Brief 1 - Which countries does the passage on EU electricity market reform say are pushing for deep reform?
----- Passage provided -----
The French meeting follows intense French lobbying to include nuclear power in a recent EU Commission rules for green hydrogen, which is made with electricity derived from wind and solar but now also allows nuclear power as energy source.
Electricity market reform
Another item high on the agenda is the EU’s electricity market reform. The commission pledged reform after last year’s Russian gas cut-off sent power prices skyrocketing.
European energy prices are set through a so-called marginal pricing system in which the most expensive power plant called on to meet demand on any given day sets the wholesale electricity price for all suppliers.
This means gas-fired power stations, which are still needed to keep the lights on in many countries, tend to dictate the electricity price for the rest of the market, even though renewable power can be produced more cheaply.
Greece, Spain and France are all pushing for deep reform based on long-term, fixed-price contracts with power generators, which are less adaptive and flexible but could safeguard against massive price rises.
But a group of seven countries led by Germany oppose deep reform and have warned against changing the system too rapidly. “It is thanks to the common energy market that we arrived out of the crisis with limited damage,” said German climate action minister Sven Giegold on Monday.
Giegold also said prices are best brought down by using less energy and increasing investment in renewables.
Although Germany also supports long-term contracts with power generators, he said these contracts should be “voluntary” and not fixed as France and Spain propose.
Pannier-Runacher said on Monday France aims to agree on the reform before the European elections. But on this Berlin also disagrees, preferring to push through the reforms until after the elections in May 2024 instead.
The commission will present a reform proposal on 16 March.
-----
Brief 2 - In the entries, print the lines starting at the one that has "62: (60, 132)" and ending after the one that has "19: (96, 115)". Leave out the picture markers.
----- Material for this task -----
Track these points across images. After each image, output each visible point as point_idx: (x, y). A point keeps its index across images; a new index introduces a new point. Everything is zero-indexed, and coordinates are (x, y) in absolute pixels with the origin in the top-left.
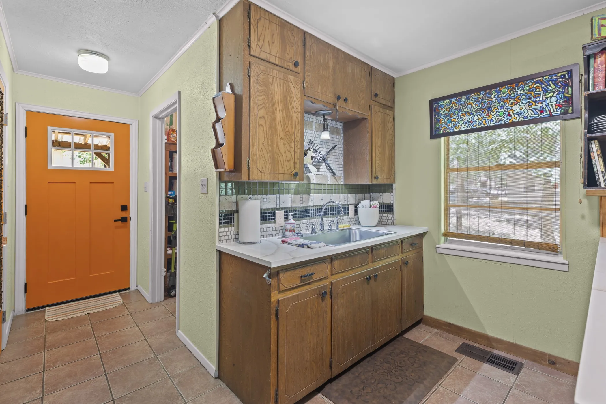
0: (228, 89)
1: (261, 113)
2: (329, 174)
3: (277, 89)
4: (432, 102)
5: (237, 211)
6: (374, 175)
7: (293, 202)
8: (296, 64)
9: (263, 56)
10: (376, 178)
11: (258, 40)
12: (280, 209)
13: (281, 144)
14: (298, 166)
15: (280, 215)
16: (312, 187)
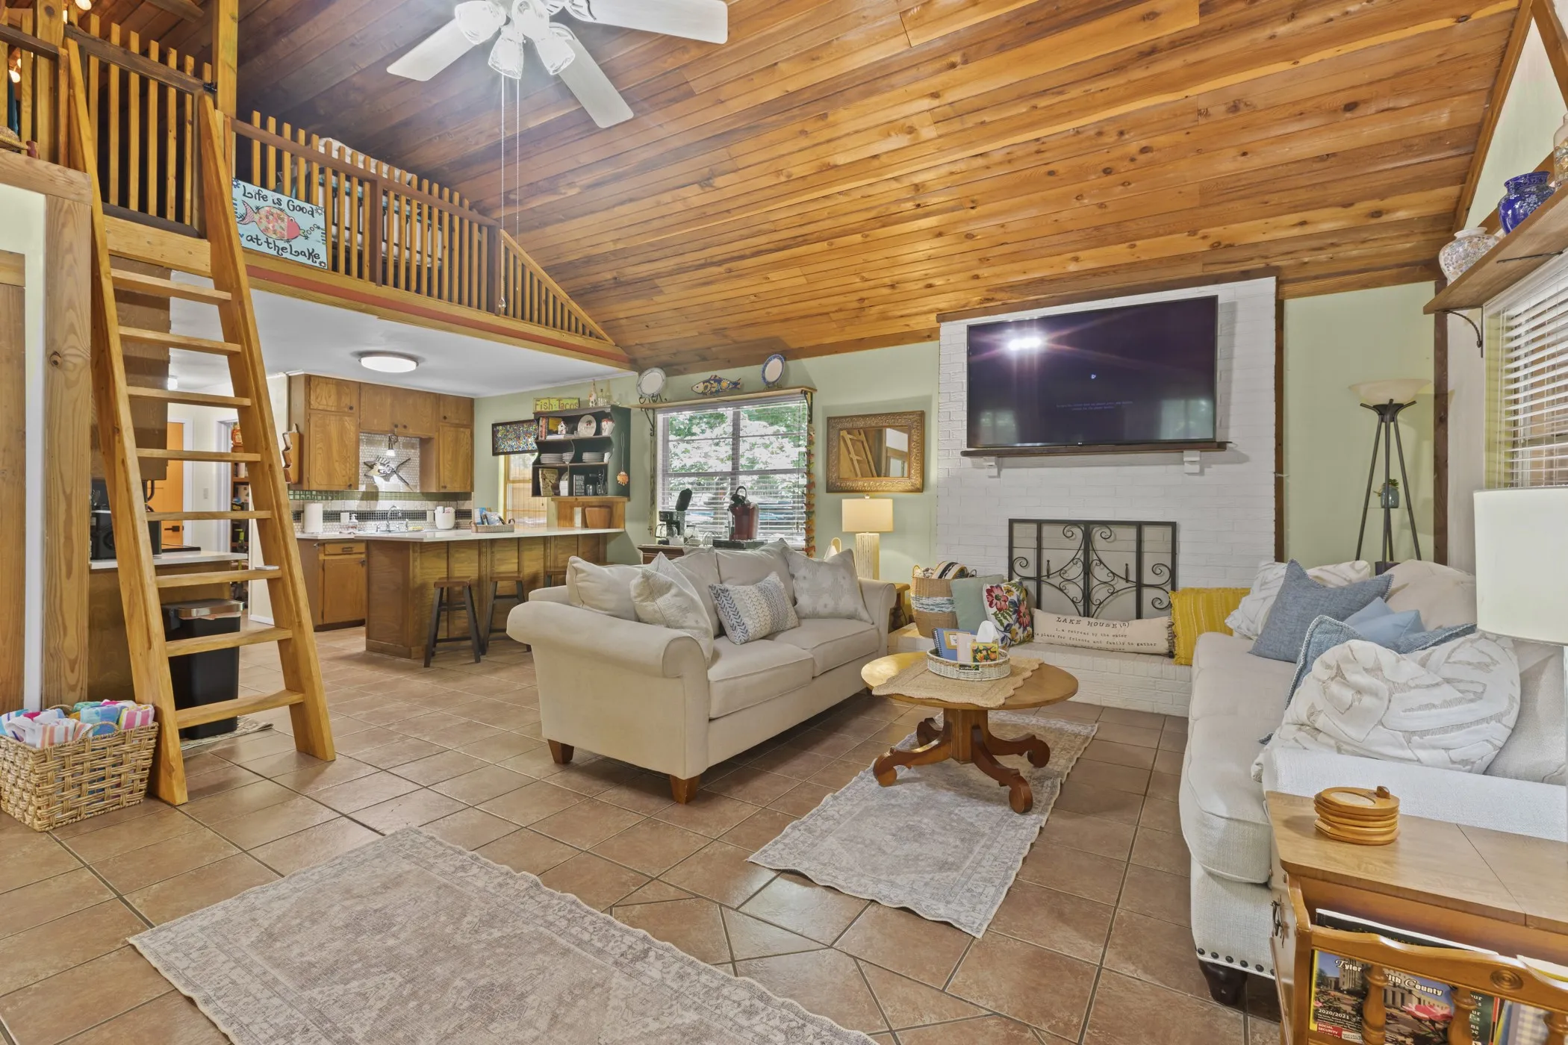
0: (294, 429)
1: (318, 446)
2: (401, 484)
3: (333, 429)
4: (494, 426)
5: (303, 512)
6: (442, 484)
7: (359, 506)
8: (351, 408)
9: (321, 407)
10: (445, 487)
11: (317, 398)
12: (345, 511)
13: (337, 465)
14: (353, 479)
15: (345, 517)
16: (380, 494)
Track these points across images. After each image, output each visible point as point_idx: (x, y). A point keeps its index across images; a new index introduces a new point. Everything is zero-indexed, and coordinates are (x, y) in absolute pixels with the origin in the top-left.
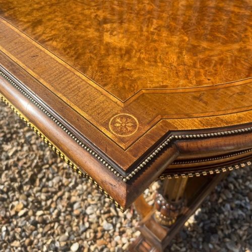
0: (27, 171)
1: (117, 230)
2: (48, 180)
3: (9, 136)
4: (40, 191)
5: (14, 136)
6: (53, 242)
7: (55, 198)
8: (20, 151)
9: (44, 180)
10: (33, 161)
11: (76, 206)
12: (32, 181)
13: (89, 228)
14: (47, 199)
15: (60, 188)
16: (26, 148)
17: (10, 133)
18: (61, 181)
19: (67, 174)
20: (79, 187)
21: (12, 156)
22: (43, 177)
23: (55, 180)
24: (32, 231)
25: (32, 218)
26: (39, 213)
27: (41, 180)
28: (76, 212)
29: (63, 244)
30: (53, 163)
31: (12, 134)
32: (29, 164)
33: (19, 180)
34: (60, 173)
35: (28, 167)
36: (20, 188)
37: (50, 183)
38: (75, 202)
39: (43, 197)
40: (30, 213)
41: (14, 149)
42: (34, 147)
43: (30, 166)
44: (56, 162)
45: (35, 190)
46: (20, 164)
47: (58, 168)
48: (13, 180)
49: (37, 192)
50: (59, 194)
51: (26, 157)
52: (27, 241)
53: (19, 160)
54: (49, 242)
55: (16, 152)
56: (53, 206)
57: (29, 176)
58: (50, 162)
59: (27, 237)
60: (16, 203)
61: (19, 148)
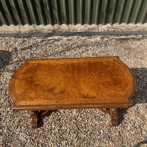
1: (104, 121)
2: (81, 125)
6: (97, 135)
7: (87, 127)
9: (81, 126)
11: (93, 125)
13: (100, 126)
14: (86, 129)
15: (85, 125)
18: (84, 123)
20: (89, 121)
22: (80, 126)
23: (83, 124)
24: (91, 137)
25: (88, 135)
26: (88, 133)
27: (80, 127)
28: (94, 126)
29: (99, 133)
36: (78, 133)
37: (83, 126)
38: (92, 124)
39: (85, 129)
40: (87, 134)
41: (65, 127)
44: (78, 121)
45: (81, 130)
47: (80, 121)
50: (87, 126)
52: (92, 139)
54: (96, 135)
56: (89, 129)
59: (91, 139)
60: (81, 136)
61: (66, 126)
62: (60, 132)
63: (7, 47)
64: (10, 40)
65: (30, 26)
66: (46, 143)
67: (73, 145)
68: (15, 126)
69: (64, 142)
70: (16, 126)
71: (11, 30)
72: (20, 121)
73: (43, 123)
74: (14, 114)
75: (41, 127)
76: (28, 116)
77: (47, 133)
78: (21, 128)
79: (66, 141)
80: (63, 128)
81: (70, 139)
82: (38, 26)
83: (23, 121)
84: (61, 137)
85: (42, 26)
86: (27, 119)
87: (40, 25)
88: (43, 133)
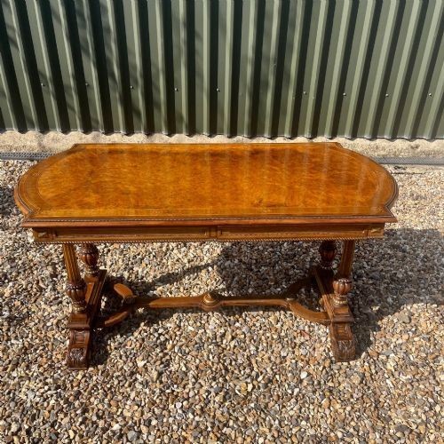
1: (311, 350)
2: (236, 361)
3: (164, 360)
6: (289, 385)
7: (255, 365)
9: (233, 363)
11: (273, 359)
13: (297, 361)
14: (252, 370)
15: (249, 360)
18: (243, 355)
20: (261, 348)
21: (187, 369)
22: (231, 362)
23: (240, 357)
24: (269, 391)
25: (261, 385)
26: (261, 378)
27: (231, 365)
28: (278, 362)
29: (295, 381)
30: (223, 351)
34: (236, 352)
36: (226, 380)
37: (240, 362)
39: (248, 371)
40: (255, 383)
41: (182, 365)
44: (224, 349)
45: (236, 372)
47: (230, 350)
50: (253, 362)
52: (275, 398)
54: (286, 386)
56: (261, 369)
59: (271, 396)
60: (238, 387)
61: (185, 362)
62: (164, 379)
63: (11, 180)
64: (21, 167)
65: (84, 135)
67: (209, 415)
68: (7, 361)
69: (179, 405)
70: (10, 361)
71: (28, 143)
72: (26, 349)
73: (107, 354)
74: (8, 330)
75: (100, 367)
76: (56, 337)
78: (28, 367)
79: (185, 403)
81: (197, 398)
82: (108, 137)
83: (36, 350)
85: (119, 135)
86: (53, 344)
87: (114, 135)
88: (106, 383)
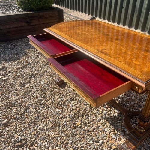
0: (81, 112)
1: (118, 139)
2: (89, 116)
3: (73, 99)
4: (86, 120)
5: (75, 99)
6: (92, 138)
7: (92, 123)
8: (77, 105)
9: (87, 116)
10: (82, 109)
12: (83, 116)
13: (106, 136)
14: (89, 123)
15: (93, 121)
16: (79, 104)
17: (73, 97)
19: (96, 115)
20: (101, 121)
21: (74, 106)
23: (92, 117)
24: (84, 133)
25: (84, 128)
26: (86, 127)
28: (100, 130)
29: (96, 139)
30: (90, 111)
31: (74, 98)
32: (81, 109)
33: (78, 114)
34: (93, 115)
35: (81, 111)
36: (78, 118)
37: (90, 118)
38: (100, 126)
39: (87, 122)
40: (83, 126)
41: (75, 104)
42: (82, 104)
43: (82, 110)
44: (91, 111)
46: (78, 109)
48: (76, 114)
49: (85, 120)
51: (80, 107)
52: (82, 136)
53: (77, 108)
55: (76, 105)
56: (91, 126)
57: (81, 114)
58: (89, 110)
59: (82, 135)
60: (77, 122)
61: (77, 104)
62: (66, 103)
66: (48, 98)
69: (59, 111)
75: (60, 88)
77: (59, 94)
78: (50, 77)
80: (72, 102)
81: (65, 114)
84: (63, 106)
88: (56, 92)
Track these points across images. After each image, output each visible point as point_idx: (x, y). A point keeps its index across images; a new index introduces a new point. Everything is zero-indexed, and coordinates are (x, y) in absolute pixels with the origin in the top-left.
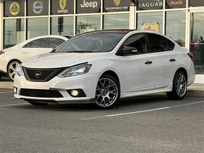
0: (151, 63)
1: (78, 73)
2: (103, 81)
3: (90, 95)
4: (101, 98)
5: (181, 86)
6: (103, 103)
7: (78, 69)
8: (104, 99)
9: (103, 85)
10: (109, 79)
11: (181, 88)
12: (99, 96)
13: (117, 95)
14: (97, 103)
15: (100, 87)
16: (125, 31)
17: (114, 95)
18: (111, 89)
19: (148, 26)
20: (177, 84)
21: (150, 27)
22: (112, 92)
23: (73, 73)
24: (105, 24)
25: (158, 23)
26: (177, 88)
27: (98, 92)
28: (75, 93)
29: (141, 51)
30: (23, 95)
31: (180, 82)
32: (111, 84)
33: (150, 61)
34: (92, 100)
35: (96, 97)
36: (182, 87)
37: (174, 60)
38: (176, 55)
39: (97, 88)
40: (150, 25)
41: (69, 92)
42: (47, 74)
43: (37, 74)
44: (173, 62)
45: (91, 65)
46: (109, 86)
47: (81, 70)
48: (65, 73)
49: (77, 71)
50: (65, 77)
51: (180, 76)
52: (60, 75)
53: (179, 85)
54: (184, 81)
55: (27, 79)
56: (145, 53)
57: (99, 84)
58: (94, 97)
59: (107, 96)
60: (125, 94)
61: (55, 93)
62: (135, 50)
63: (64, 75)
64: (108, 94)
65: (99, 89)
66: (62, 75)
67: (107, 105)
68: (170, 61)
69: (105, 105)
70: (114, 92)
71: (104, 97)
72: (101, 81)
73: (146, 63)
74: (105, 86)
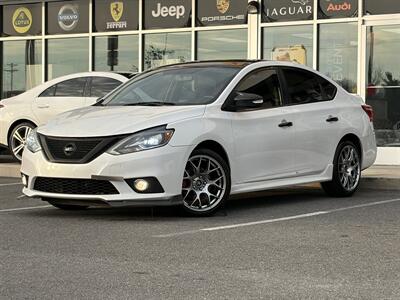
0: (290, 124)
1: (148, 146)
2: (196, 162)
3: (172, 189)
4: (193, 194)
5: (349, 170)
6: (197, 204)
7: (147, 137)
8: (198, 197)
9: (198, 168)
10: (209, 157)
11: (350, 174)
12: (189, 190)
13: (224, 188)
14: (186, 204)
15: (192, 174)
16: (239, 64)
17: (218, 189)
18: (213, 176)
19: (284, 53)
20: (341, 166)
21: (288, 55)
22: (214, 183)
23: (137, 146)
24: (199, 49)
25: (303, 47)
26: (341, 174)
27: (186, 183)
28: (142, 185)
29: (271, 103)
31: (348, 162)
32: (212, 168)
33: (288, 121)
34: (175, 198)
35: (184, 192)
36: (352, 172)
37: (335, 119)
38: (338, 110)
39: (185, 175)
40: (287, 50)
41: (131, 182)
42: (86, 149)
43: (67, 149)
44: (334, 123)
45: (174, 130)
46: (209, 171)
47: (154, 141)
48: (123, 147)
49: (145, 142)
50: (122, 153)
51: (347, 150)
52: (112, 150)
53: (346, 168)
54: (356, 160)
55: (48, 159)
56: (279, 106)
57: (189, 167)
58: (180, 193)
59: (205, 190)
60: (239, 187)
61: (103, 185)
62: (259, 99)
63: (121, 151)
64: (206, 187)
65: (188, 177)
66: (116, 150)
67: (205, 208)
68: (328, 120)
69: (200, 208)
70: (218, 183)
71: (198, 193)
72: (193, 161)
73: (280, 126)
74: (201, 171)
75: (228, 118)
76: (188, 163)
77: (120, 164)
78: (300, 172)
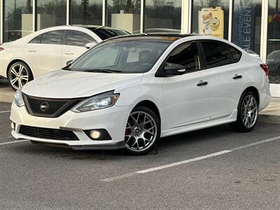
0: (206, 83)
1: (100, 106)
2: (135, 116)
3: (118, 137)
4: (133, 139)
5: (250, 113)
6: (135, 146)
7: (100, 100)
8: (137, 141)
9: (137, 121)
10: (146, 112)
11: (250, 115)
12: (130, 136)
13: (156, 135)
14: (127, 146)
15: (132, 125)
17: (151, 135)
18: (148, 126)
19: (208, 13)
20: (243, 110)
21: (211, 14)
22: (148, 131)
23: (92, 106)
25: (222, 9)
26: (243, 116)
27: (128, 132)
28: (96, 135)
30: (24, 134)
31: (248, 107)
32: (147, 120)
33: (205, 81)
34: (120, 143)
35: (126, 138)
36: (252, 114)
37: (240, 77)
38: (242, 70)
39: (127, 126)
40: (210, 10)
41: (88, 132)
42: (57, 107)
44: (239, 80)
45: (119, 94)
46: (145, 123)
47: (104, 102)
48: (82, 106)
49: (98, 104)
50: (81, 112)
51: (248, 98)
52: (75, 109)
53: (247, 111)
54: (254, 105)
55: (29, 113)
57: (130, 119)
58: (123, 140)
59: (142, 136)
60: (166, 132)
61: (68, 134)
63: (81, 110)
64: (143, 134)
65: (130, 127)
66: (78, 109)
67: (141, 149)
68: (234, 78)
69: (138, 149)
70: (151, 131)
71: (137, 138)
72: (133, 116)
73: (198, 85)
74: (139, 122)
75: (160, 82)
76: (130, 117)
77: (80, 119)
78: (213, 117)
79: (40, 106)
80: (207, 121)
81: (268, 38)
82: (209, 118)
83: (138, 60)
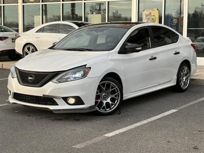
0: (155, 58)
1: (75, 78)
2: (103, 85)
4: (101, 103)
5: (184, 78)
6: (104, 108)
7: (75, 73)
8: (104, 105)
9: (104, 89)
10: (112, 81)
11: (184, 80)
12: (99, 101)
13: (119, 99)
15: (101, 92)
16: (128, 25)
17: (116, 99)
18: (113, 92)
20: (180, 77)
22: (113, 96)
23: (69, 78)
25: (158, 9)
26: (181, 81)
27: (98, 97)
28: (72, 101)
29: (145, 47)
30: (17, 99)
31: (184, 74)
32: (112, 88)
33: (154, 57)
34: (91, 107)
35: (96, 102)
36: (186, 79)
37: (178, 53)
38: (178, 48)
39: (97, 93)
41: (65, 99)
42: (41, 79)
43: (30, 78)
45: (90, 68)
46: (111, 90)
47: (78, 75)
48: (61, 78)
49: (74, 76)
50: (60, 82)
51: (183, 68)
52: (55, 80)
53: (183, 77)
54: (188, 73)
55: (20, 83)
56: (150, 48)
57: (99, 88)
58: (94, 104)
59: (109, 100)
61: (50, 100)
62: (139, 47)
64: (109, 98)
65: (99, 94)
66: (57, 80)
67: (108, 110)
68: (175, 54)
69: (106, 111)
70: (116, 96)
71: (105, 102)
72: (102, 84)
73: (150, 59)
74: (106, 90)
75: (122, 58)
76: (99, 85)
77: (59, 88)
78: (160, 83)
79: (27, 78)
80: (156, 86)
81: (188, 28)
82: (157, 84)
83: (104, 42)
-----
Answer section 1 - Greece, Spain and France

Answer section 2 -
62: (60, 132)
63: (7, 47)
64: (10, 40)
65: (30, 26)
66: (46, 143)
67: (73, 145)
68: (15, 126)
69: (64, 142)
70: (16, 126)
71: (11, 30)
72: (20, 121)
73: (43, 123)
74: (14, 114)
75: (41, 127)
76: (28, 116)
77: (47, 133)
78: (21, 128)
79: (66, 141)
80: (63, 128)
81: (70, 139)
82: (38, 26)
83: (23, 121)
84: (61, 137)
85: (42, 26)
86: (27, 119)
87: (40, 25)
88: (43, 133)
1: (311, 350)
2: (236, 361)
3: (164, 360)
6: (289, 385)
7: (255, 365)
9: (233, 363)
11: (273, 359)
13: (297, 361)
14: (252, 370)
15: (249, 360)
18: (243, 355)
20: (261, 348)
21: (187, 369)
22: (231, 362)
23: (240, 357)
24: (269, 391)
25: (261, 385)
26: (261, 378)
27: (231, 365)
28: (278, 362)
29: (295, 381)
30: (223, 351)
34: (236, 352)
36: (226, 380)
37: (240, 362)
39: (248, 371)
40: (255, 383)
41: (182, 365)
44: (224, 349)
45: (236, 372)
47: (230, 350)
50: (253, 362)
52: (275, 398)
54: (286, 386)
56: (261, 369)
59: (271, 396)
60: (238, 387)
61: (185, 362)
62: (164, 379)
63: (11, 180)
64: (21, 167)
65: (84, 135)
67: (209, 415)
68: (7, 361)
69: (179, 405)
70: (10, 361)
71: (28, 143)
72: (26, 349)
73: (107, 354)
74: (8, 330)
75: (100, 367)
76: (56, 337)
78: (28, 367)
79: (185, 403)
81: (197, 398)
82: (108, 137)
83: (36, 350)
85: (119, 135)
86: (53, 344)
87: (114, 135)
88: (106, 383)
0: (81, 112)
1: (118, 139)
2: (89, 116)
3: (73, 99)
4: (86, 120)
5: (75, 99)
6: (92, 138)
7: (92, 123)
8: (77, 105)
9: (87, 116)
10: (82, 109)
12: (83, 116)
13: (106, 136)
14: (89, 123)
15: (93, 121)
16: (79, 104)
17: (73, 97)
19: (96, 115)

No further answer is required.